▶ Text section
July 26, 2004

Open Source

I just read Neil Gunton's article on Open Source Myths. I've got to say that I agree with him, particularly on points 4 ("Open Source software is always better than closed, proprietary software") and 6 ("More choice is always better").

Every once in a while I need a really good hex editor. And let me start by saying that EMACS hexl-mode is a sad joke and the VI hex mode isn't any better.

I need a hex editor that does the following:
* Opens files in a paged manner (a gig of data doesn't fit so well in memory when you need to not shut everything down, and a half terabyte of data just doesn't fit).
* Adjust the alignment of the data so that it has nice even offsets (usually 0x8 0x10 or 0x20)
* Has a nice ASCII dump of the text on the side
* Runs under Win32 (sorry, not all of us can run under Linux at work).

And I tried a dozen different open source projects (because everyone can write a half-assed hex editor). Under Linux ghex did an ok job but really wasn't stellar. I finally gave up and downloaded a trialware HexEditor for Win32 and when it turned out to be a good product I shelled out the money for it.

Which brings me to my main criticism of free/open source software. Most of it is crap, and a lot of the stuff that isn't crap is badly in need of a polish stage.

This shouldn't surprise anyone, most of everything is crap. Most non-free software is crap and unpolished too, but you don't see most of that software. At my company we have dozens of tools to process artwork into something suitable to be used in game. If the average person picked up any of these tools they'd find the tool to be buggy, obnoxious, and generally difficult to use. However, in the very limited context of our art pipeline the tools do a very good job. But nobody here is pretending that these are stable, mature products that are suitable for the average software user.

Every time I look for a utility on freshmeat or sourceforge it seems like I have to try 5 or 6 different projects that turn out to be total crap before I can find that one project that turns out to be pretty good.

This isn't some kind of grand indictment of the Free/Open Source Software movement thing. I'm using Mozilla Firefox to post this, I edit code with EMACS, I edit config files with vim, pictures come off my camera courtesy of gphoto2, and my primary compiler is based off of gcc. There's a lot of really amazing software out there, there's just an awful lot of unpolished, unfinished, craptacular, student project-ish software that has consistently made it very difficult for me to find the good software.

Posted by matt at July 26, 2004 11:58 AM
Comments

So, what hex editor did you go with in the end?

Posted by: Magica de Hex-Editor at August 15, 2004 02:03 PM

I wound up using Hex Workshop, which has all the bells and whistles I could ask for.

Posted by: Matt at August 18, 2004 02:20 PM

I realize that it doesn't always make sense to comment on blog posts about a month old, but still :)

This is actually an old argument, and it's true that the way Neil puts it - "open source is *always* better" - the myth is patently, demonstrably, ridiculously false :) However, please be careful not to swing too far, because you *can* swing too far in the opposite direction: closed-source software is also not *always* better than the open-source alternatives, and this is *especially* true of small-scale projects. In fact, I've lost count of the times I've spent hours trawling shareware/freeware download sites looking for some kind of simple program, and had to try and reject about a dozen that mostly did the job, but were not quite there. Yes, it is the same with FOSS, just substitute SourceForge and FreshMeat for, say, download.com and tucows - but it is *the same*, not worse :)

Posted by: Peter Pentchev at August 31, 2004 02:15 AM

Oh yes. There's lots of crappy shareware, lots of crappy freeware, and lots of crappy commercial products. It's just unbelievably infuriating that after several hours of searching I couldn't find a FOSS hex editor (which I'd regard as a very basic piece of a programmer's toolkit) that did what I needed it to do.

▶ Questions
1) Answer these questions from the open source post:
(a) Which editor under Linux did an ok job but wasn't stellar?
(b) Which hex editor did Matt end up using?
(c) Which program does the author use to edit config files?
2) Duplicate the part of the open source post that begins at the words containing "Every time I" and stops after "the good software.".
The rows that follow play no part in this.

Collected data entries:
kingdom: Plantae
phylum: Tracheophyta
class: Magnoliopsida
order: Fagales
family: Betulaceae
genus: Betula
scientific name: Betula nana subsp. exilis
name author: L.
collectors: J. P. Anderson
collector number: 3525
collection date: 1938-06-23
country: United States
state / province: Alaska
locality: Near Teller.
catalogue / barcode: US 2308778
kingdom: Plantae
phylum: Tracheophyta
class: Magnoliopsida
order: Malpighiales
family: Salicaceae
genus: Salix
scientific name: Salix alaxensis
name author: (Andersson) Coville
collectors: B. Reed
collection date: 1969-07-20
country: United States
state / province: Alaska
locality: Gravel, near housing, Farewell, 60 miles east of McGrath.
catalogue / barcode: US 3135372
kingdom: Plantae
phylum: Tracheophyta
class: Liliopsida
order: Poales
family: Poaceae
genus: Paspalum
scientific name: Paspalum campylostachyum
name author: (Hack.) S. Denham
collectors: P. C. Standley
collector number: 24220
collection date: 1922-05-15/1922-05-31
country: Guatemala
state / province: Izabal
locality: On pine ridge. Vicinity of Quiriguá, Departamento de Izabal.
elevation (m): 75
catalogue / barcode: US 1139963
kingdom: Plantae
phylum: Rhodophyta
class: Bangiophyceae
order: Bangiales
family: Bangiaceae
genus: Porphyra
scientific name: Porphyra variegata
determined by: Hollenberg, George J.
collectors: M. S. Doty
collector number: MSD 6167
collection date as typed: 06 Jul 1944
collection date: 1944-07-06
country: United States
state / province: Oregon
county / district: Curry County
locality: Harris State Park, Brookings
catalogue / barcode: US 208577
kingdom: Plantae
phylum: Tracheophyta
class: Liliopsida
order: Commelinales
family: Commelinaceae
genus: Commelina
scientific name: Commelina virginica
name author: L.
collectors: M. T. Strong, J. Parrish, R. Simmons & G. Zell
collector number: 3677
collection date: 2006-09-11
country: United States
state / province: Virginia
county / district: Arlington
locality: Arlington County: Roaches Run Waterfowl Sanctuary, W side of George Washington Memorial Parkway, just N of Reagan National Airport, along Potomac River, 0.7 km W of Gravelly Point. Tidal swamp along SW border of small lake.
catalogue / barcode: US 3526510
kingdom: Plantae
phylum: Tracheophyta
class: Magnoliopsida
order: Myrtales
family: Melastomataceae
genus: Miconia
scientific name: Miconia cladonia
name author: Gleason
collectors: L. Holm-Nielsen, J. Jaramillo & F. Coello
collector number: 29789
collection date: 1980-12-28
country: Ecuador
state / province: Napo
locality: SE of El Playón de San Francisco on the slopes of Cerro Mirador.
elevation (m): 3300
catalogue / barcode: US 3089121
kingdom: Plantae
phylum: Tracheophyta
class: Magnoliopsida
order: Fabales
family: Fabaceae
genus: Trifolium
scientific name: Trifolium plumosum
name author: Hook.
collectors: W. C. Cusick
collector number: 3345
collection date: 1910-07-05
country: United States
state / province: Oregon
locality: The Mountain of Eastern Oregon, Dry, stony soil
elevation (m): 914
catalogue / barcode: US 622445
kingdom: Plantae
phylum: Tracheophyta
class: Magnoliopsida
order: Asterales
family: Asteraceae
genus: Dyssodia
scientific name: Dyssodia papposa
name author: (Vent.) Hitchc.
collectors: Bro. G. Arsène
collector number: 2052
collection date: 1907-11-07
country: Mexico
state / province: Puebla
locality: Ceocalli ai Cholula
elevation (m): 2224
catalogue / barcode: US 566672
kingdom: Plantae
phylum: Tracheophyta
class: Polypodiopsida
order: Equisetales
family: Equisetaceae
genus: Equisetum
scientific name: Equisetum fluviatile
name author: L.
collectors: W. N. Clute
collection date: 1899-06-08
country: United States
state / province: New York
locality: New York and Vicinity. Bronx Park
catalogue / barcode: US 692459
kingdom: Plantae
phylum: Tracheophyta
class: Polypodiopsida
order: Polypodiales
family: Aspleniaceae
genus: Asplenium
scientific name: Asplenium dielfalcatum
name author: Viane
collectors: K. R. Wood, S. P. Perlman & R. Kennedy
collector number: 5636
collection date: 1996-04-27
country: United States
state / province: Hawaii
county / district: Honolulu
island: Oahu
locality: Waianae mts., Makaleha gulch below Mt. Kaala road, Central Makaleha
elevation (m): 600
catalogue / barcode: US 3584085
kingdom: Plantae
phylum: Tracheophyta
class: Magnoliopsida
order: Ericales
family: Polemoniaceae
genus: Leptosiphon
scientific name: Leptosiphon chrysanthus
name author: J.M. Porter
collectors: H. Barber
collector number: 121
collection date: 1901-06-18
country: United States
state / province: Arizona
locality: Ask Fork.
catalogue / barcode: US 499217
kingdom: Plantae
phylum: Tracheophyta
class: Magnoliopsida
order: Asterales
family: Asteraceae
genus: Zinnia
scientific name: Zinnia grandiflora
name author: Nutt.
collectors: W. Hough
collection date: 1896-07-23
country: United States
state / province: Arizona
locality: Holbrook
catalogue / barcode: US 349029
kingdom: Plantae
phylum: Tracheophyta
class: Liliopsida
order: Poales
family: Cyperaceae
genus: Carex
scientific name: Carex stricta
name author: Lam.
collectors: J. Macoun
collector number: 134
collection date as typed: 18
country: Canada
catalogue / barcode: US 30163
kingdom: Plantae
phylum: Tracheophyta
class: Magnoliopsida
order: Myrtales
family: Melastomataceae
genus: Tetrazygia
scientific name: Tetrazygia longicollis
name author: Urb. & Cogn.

▶ Answers to the tasks
1)
(a) ghex
(b) Hex Workshop
(c) vim

2)
Every time I look for a utility on freshmeat or sourceforge it seems like I have to try 5 or 6 different projects that turn out to be total crap before I can find that one project that turns out to be pretty good.

This isn't some kind of grand indictment of the Free/Open Source Software movement thing. I'm using Mozilla Firefox to post this, I edit code with EMACS, I edit config files with vim, pictures come off my camera courtesy of gphoto2, and my primary compiler is based off of gcc. There's a lot of really amazing software out there, there's just an awful lot of unpolished, unfinished, craptacular, student project-ish software that has consistently made it very difficult for me to find the good software.